A few weeks ago, I was trying to run Linux Debug mochitests in an unfamiliar environment and that got me to thinking about how well tests run on different computers. How much does the run-time environment – the hardware, the OS, system applications, UI, etc. – affect the reliability of tests?
At that time, Linux 64 Debug plain, non-e10s mochitests on treeherder – M(1) .. M(5) – were running well: Nearly all jobs were green. The most frequent intermittent failure was dom/html/test/test_fullscreen-api-race.html, but even that test failed only about 1 time in 10. I wondered, are those tests as reliable in other environments? Do intermittent failures reproduce with the same frequency on other computers?
Experiment: Borrow a test slave, run tests over VNC
I borrowed an aws test slave – see https://wiki.mozilla.org/ReleaseEngineering/How_To/Request_a_slave – and used VNC to access the slave and run tests. I downloaded builds and test packages from mozilla-central and invoked run_tests.py with the same arguments used for the automated tests shown on treeherder. To save time, I restricted my tests to mochitest-1, but I repeated mochitest-1 10 times. All tests passed all 10 times. Additional runs produced intermittent failures, like test_fullscreen-api-race, with approximately the same frequency reported by Orange Factor for recent builds. tl;dr Treeherder results, including intermittent failures, for mochitests can be reliably reproduced on borrowed slaves accessed with VNC.
Experiment: Run tests on my laptop
Next I tried running tests on my laptop, a ThinkPad w540 running Ubuntu 14. I downloaded the same builds and test packages from mozilla-central and invoked run_tests.py with the same arguments used for the automated tests shown on treeherder. This time I noticed different results immediately: several tests in mochitest-1 failed consistently. I investigated and tracked down some failures to environmental causes: essential components like pulseaudio or gstreamer not installed or not configured correctly. Once I corrected those issues, I still had a few permanent test failures (like dom/base/test/test_applet_alternate_content.html, which has no bugs on file) and very frequent intermittents (like dom/base/test/test_bug704320_policyset.html, which is decidedly low-frequency in Orange Factor). I also could not reproduce the most frequent mochitest-1 intermittents I found on Orange Factor and reproduced earlier on the borrowed slave. An intermittent failure like test_fullscreen-api-race, which I could generally reproduce at least once in 10 to 20 runs on a borrowed slave, I could not reproduce at all in over 100 runs on my laptop. (That’s 100 runs of the entire mochitest-1 job. I also tried running specific tests or specific directories of tests up to 1000 times, but I still could not reproduce the most common intermittent failures seen on treeherder.) tl;dr Intermittent failures seen on treeherder are frequently impossible to reproduce on my laptop; some failures seen on my laptop have never been reported before.

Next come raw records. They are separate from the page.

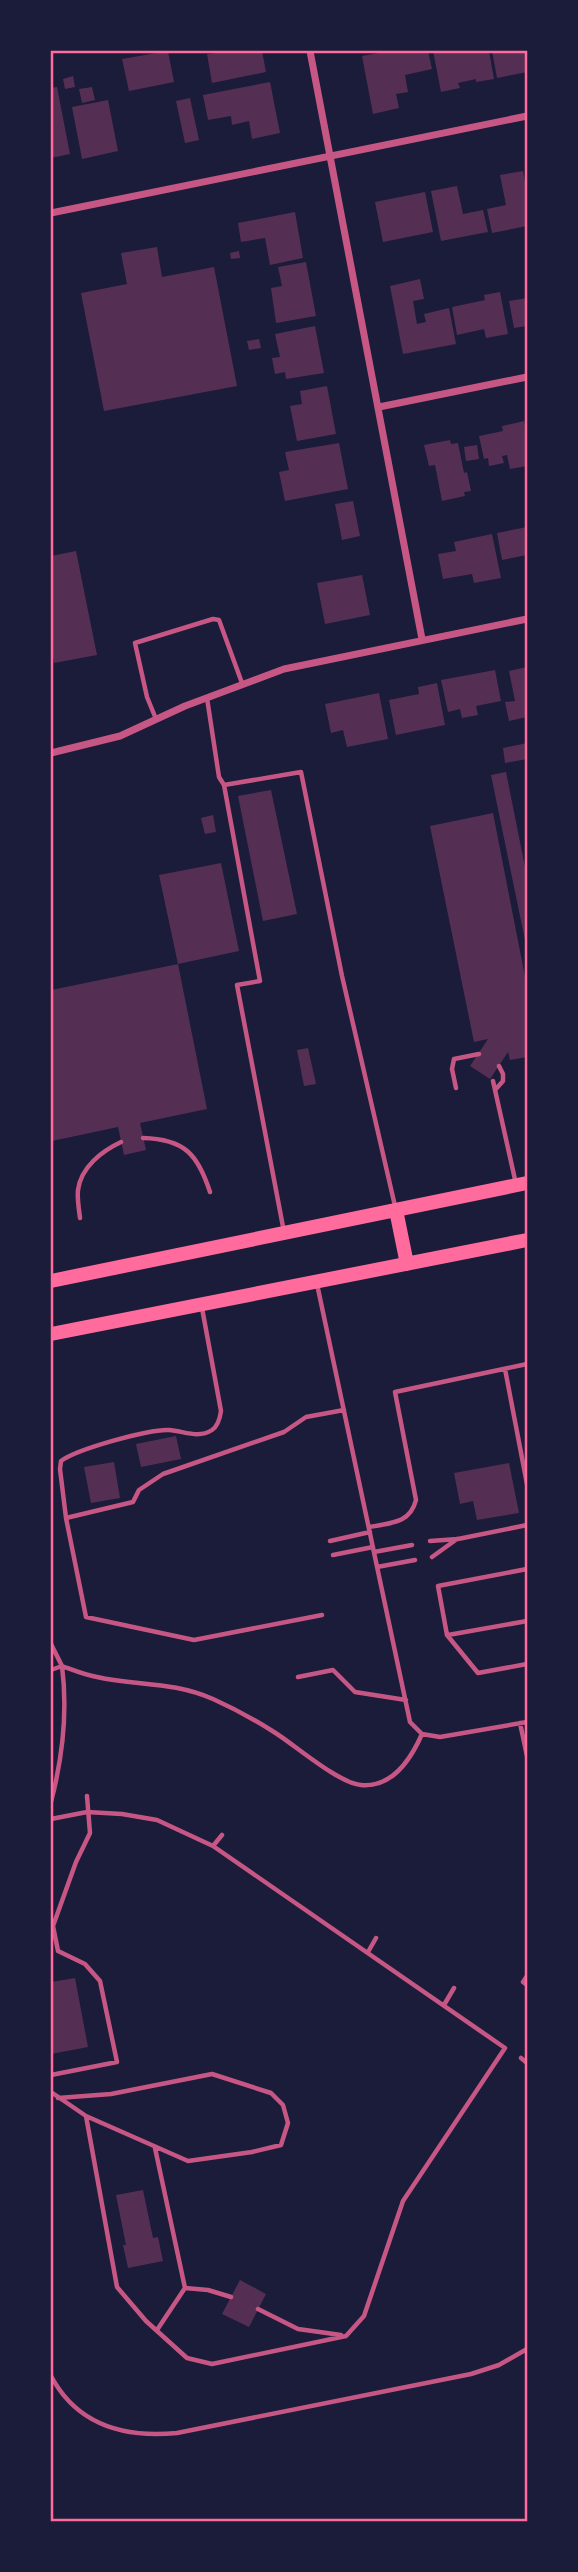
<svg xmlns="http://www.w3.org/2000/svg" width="578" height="2572" font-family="'Roboto Condensed',sans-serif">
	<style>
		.building { fill: #542f53 }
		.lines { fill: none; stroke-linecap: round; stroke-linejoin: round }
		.service { stroke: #c65784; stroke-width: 4.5 }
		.minor { stroke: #c65784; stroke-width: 7 }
		.primary { stroke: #ff6b9d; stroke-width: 14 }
		.neatline { fill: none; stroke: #ff6b9d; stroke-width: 2.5 }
	</style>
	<rect width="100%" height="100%" fill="#1b1b3a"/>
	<path class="building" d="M168 51 174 82 129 91 122 59Z
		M215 51H262L266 72 212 83 207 54 216 53Z
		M390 51H428L432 69 405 75 408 92 396 94 399 108 373 114 362 56Z
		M433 51H489L494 79 476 82V79L458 83 460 88 441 92Z
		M492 51H527V72L497 78Z
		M73 76 75 87 65 89 63 79Z
		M270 82 280 133 252 139 249 121 232 125 231 116 208 120 203 95Z
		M57 87 70 154 51 158V88Z
		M92 87 95 100 82 103 79 89Z
		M190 98 199 140 185 143 176 101Z
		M108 100 118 151 82 159 72 107Z
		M523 171 527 193V226L492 233 487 209 506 205 500 175Z
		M457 186 463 214 483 210 488 232 441 241 431 191Z
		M425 192 433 232 383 242 375 202Z
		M295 212 303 258 270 265 265 238 241 242 238 223Z
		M157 247 162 277 214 267 237 386 104 411 81 293 127 284 121 253Z
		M239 251 240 258 231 259 230 253Z
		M306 262 316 316 276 323 271 288 282 286 278 267Z
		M420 279 424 299 413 301 417 324 426 322 424 314 449 308 456 344 403 354 390 286Z
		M500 292 508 334 486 338 484 329 457 335 452 307 485 300 484 295Z
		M527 298V326L514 328 509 301Z
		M315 326 324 373 286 379 285 372 275 374 272 358 280 357 275 334Z
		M259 339 261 348 249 350 247 341Z
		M327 386 336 434 297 441 290 406 302 404 300 391Z
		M524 421 527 435V466L510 469 507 455 502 456 504 463 489 466 488 458 484 459 479 436 503 431 502 426Z
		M450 440 451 444 458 443 464 473 467 472 471 491 464 492 465 496 442 501 435 465 429 466 424 445Z
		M339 443 348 489 285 501 279 472 289 470 285 452Z
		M477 445 479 459 466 461 464 447Z
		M353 501 360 536 342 540 335 504Z
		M527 527V555L502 560 497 533Z
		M492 534 501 578 474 583 472 574 443 579 438 554 456 551 454 542Z
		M76 551 97 655 54 663 51 645V556Z
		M362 575 370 615 325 624 317 583Z
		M527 667V717L509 721 505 702 515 701 509 671Z
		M495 670 501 701 476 706 478 715 462 718 460 709 448 712 441 680Z
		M437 683 445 725 396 735 389 700 419 694 418 687Z
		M379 693 388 739 347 747 343 730 331 733 325 704Z
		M527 743V759L505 763 503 748Z
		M506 772 527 877V950L491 775Z
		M271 790 297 914 263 921 238 796Z
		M493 813 527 987V1057L510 1060 508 1052 490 1079 470 1066 488 1039 474 1042 430 826Z
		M213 815 216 832 205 834 201 818Z
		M221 863 239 951 178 964 159 875Z
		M178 964 207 1109 140 1123 146 1150 124 1155 118 1127 52 1141 51 990Z
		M308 1048 316 1084 304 1086 297 1050Z
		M176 1436 181 1459 141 1467 136 1444Z
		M114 1462 120 1498 91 1503 84 1467Z
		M509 1463 519 1513 477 1520 473 1501 460 1504 454 1473Z
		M75 1978 88 2047 51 2054V1982Z
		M143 2190 153 2238 158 2237 163 2261 128 2268 123 2245H126L116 2195Z
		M240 2280 266 2294 249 2327 222 2314Z"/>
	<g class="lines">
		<path class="service" d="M207 698 219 777 224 785
			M156 719 147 697 135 643 213 619 219 620 242 683
			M493 1081 516 1184
			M456 1088 452 1069 454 1059 479 1054
			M495 1090 503 1081V1074L499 1066
			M143 1138C185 1139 198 1155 210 1192
			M80 1218C79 1209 77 1199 78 1190 81 1167 102 1151 121 1142
			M284 1232 237 985 260 981 224 785 301 772 342 976 395 1206
			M317 1284 410 1722 422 1734
			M202 1308 221 1411C220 1418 218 1426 212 1430 198 1439 184 1431 169 1430 149 1429 77 1449 61 1461L60 1469 66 1518 86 1617 194 1640 322 1615
			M505 1369 527 1484
			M66 1518 133 1502 139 1490 163 1474 284 1432 306 1417 344 1410
			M369 1527C390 1523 410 1524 416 1500L395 1392 527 1364
			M330 1541 370 1532
			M430 1541 458 1539 527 1525
			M374 1552 412 1545
			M333 1555 373 1547
			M432 1557 457 1539
			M377 1567 415 1560
			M527 1569 438 1586 447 1635 478 1673 527 1664
			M448 1635 527 1621
			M51 1644 62 1666C73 1670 85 1675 97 1677 137 1686 172 1681 213 1699 233 1708 255 1720 274 1732 295 1745 338 1783 361 1785 393 1788 411 1759 422 1734
			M51 1670 62 1666C68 1713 63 1756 51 1802
			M298 1677 333 1670 355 1692 406 1700
			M520 1723 527 1756
			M422 1734 440 1737 527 1722
			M51 1819 87 1812 122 1814 157 1820 213 1846 505 2048 403 2201 364 2316 346 2336 212 2364 187 2358 146 2321 117 2287 86 2116
			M213 1846 222 1835
			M368 1952 376 1938
			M527 1976 523 1982 527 1985
			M444 2005 454 1988
			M521 2058 527 2063
			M51 2075 117 2062 100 1981 85 1964 58 1951 53 1926 76 1862 90 1833 87 1796
			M51 2092 86 2116 188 2161 252 2152 281 2145 288 2123 283 2105 271 2093 212 2074 111 2094 58 2098
			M155 2148 185 2288 208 2290 231 2297
			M258 2309 298 2329 341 2335
			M157 2330 185 2288
			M51 2376C77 2425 125 2438 177 2433L471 2374 499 2365 527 2349"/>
		<path class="minor" d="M310 51 422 639
			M51 213 527 116
			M379 407 527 377
			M51 753 120 736 185 706 284 669 527 619"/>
		<path class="primary" d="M396 1210 407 1264
			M51 1281 527 1183
			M51 1334 527 1240"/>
	</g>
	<rect width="578" height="2572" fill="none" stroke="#1b1b3a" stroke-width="105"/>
	<rect x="52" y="52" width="474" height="2468" class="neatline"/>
</svg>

Experiment: Run tests on a Digital Ocean instance
Digital Ocean offers virtual servers in the cloud, similar to AWS EC2. Digital Ocean is of interest because rr can be used on Digital Ocean but not on aws. I repeated my test runs, again with the same methodology, on a Digital Ocean instance set up earlier this year for Orange Hunter.
My experience on Digital Ocean was very similar to that on my own laptop. Most tests pass, but there are some failures seen on Digital Ocean that are not seen on treeherder and not seen on my laptop, and intermittent failures which occur with some frequency on treeherder could not be reproduced on Digital Ocean.
tl;dr Intermittent failures seen on treeherder are frequently impossible to reproduce on Digital Ocean; some failures seen on Digital Ocean have never been reported before; failures on Digital Ocean are also different (or of different frequency) from those seen on my laptop.
I found it relatively easy to run Linux Debug mochitests in various environments in a manner similar to the test jobs we see on treeherder. Test results were similar to treeherder, in that most tests passed. That’s all good, and expected.
However, test results often differed in small but significant ways across environments and I could not reproduce most frequent intermittent failures seen on treeherder and tracked in Orange Factor. This is rather discouraging and the cause of the concern mentioned in my last post: While rr appears to be an excellent tool for recording and replaying intermittent test failures and seems to have minimal impact on the chances of reproducing an intermittent failure, rr cannot be run on the aws instances used to run Firefox tests in continuous integration, and it seems difficult to reproduce many intermittent test failures in different environments. (I don’t have a good sense of why this is: Timing differences, hardware, OS, system configuration?)
If rr could be run on aws, all would be grand: We could record test runs in aws with excellent chances of reproducing and recording intermittent test failures and could make those recordings available to developers interested in debugging the failures. But I don’t think that’s possible.
We had hoped that we could run tests in another environment (Digital Ocean) and observe the same failures seen on aws and reported in treeherder, but that doesn’t seem to be the case.
Another possibility is bug 1226676: We hope to start running Linux tests in a docker container soon. Once that’s working, if rr can be run in the container, perhaps intermittent failures will behave the same way and can be reproduced and recorded.